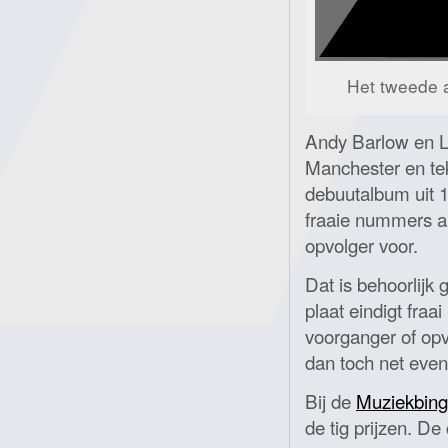
Het tweede 
Andy Barlow en L
Manchester en tek
debuutalbum uit 19
fraaie nummers a
opvolger voor.
Dat is behoorlijk 
plaat eindigt fraa
voorganger of op
dan toch net even
Bij de
Muziekbing
de tig prijzen. De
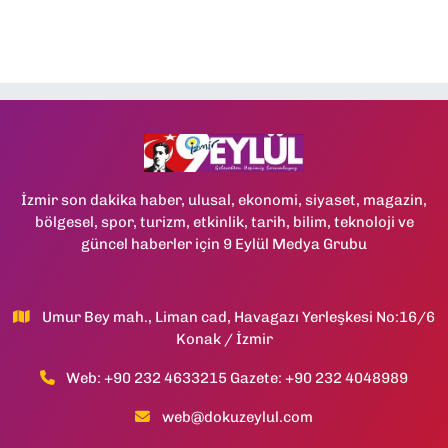
İzmir son dakika haber, ulusal, ekonomi, siyaset, magazin,
bölgesel, spor, turizm, etkinlik, tarih, bilim, teknoloji ve
güncel haberler için 9 Eylül Medya Grubu
Umur Bey mah., Liman cad, Havagazı Yerleşkesi No:16/6
Konak / İzmir
Web: +90 232 4633215 Gazete: +90 232 4048989
web@dokuzeylul.com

======

> Directions
Across the listing above, how many lines include the string "İzmir"? Answer with a single number.

> The completed task
2